ACTIVITY |
The output should be limited to the line holding "and cherishing meaningful" and the lines after it through the end of the entries, each restated exactly.

Saved entries:
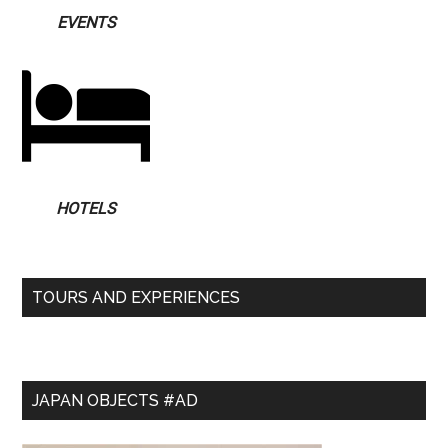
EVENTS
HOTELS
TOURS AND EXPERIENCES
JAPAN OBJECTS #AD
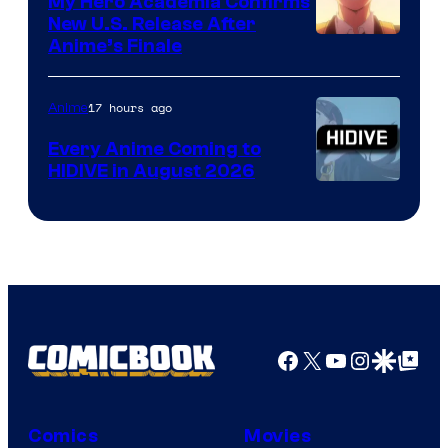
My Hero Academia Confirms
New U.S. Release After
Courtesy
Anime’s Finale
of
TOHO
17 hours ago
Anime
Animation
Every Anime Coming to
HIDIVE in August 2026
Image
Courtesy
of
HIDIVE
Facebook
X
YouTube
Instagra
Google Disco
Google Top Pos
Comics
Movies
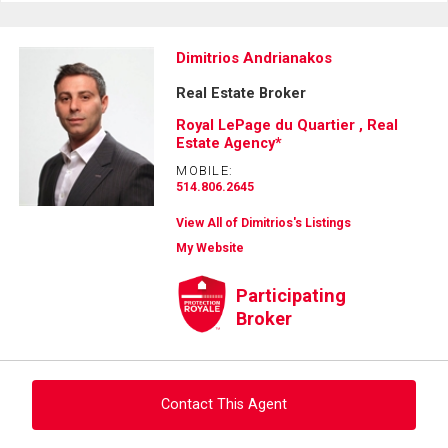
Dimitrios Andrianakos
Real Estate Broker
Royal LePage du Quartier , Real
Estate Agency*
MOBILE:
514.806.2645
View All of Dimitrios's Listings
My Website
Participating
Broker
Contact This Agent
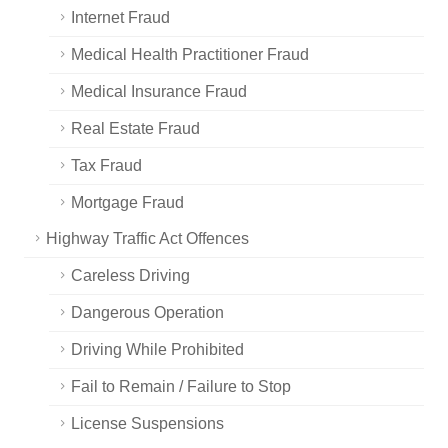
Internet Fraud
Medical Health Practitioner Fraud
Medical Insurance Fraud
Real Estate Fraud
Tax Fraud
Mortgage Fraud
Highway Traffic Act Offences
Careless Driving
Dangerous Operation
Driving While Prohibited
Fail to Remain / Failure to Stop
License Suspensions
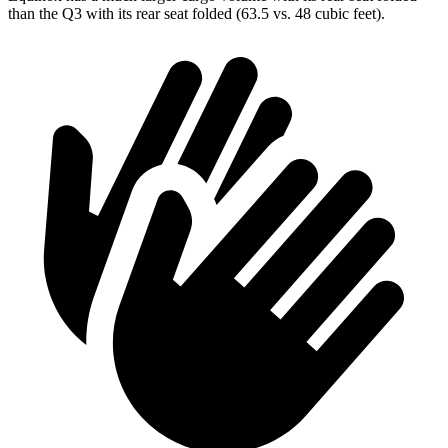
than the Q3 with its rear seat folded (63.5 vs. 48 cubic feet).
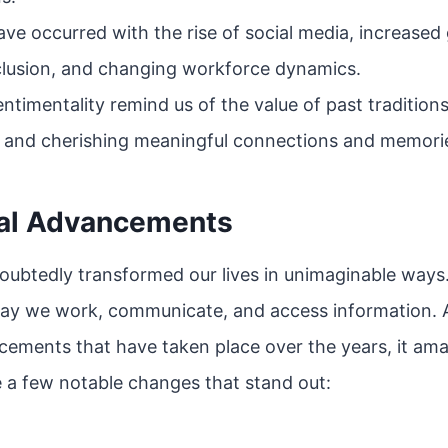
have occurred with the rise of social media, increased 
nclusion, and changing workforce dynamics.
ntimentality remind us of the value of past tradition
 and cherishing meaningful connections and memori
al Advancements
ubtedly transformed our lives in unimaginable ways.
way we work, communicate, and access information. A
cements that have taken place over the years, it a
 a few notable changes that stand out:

EXERCISE ANSWER |
 and cherishing meaningful connections and memori
al Advancements
ubtedly transformed our lives in unimaginable ways.
way we work, communicate, and access information. A
cements that have taken place over the years, it a
 a few notable changes that stand out:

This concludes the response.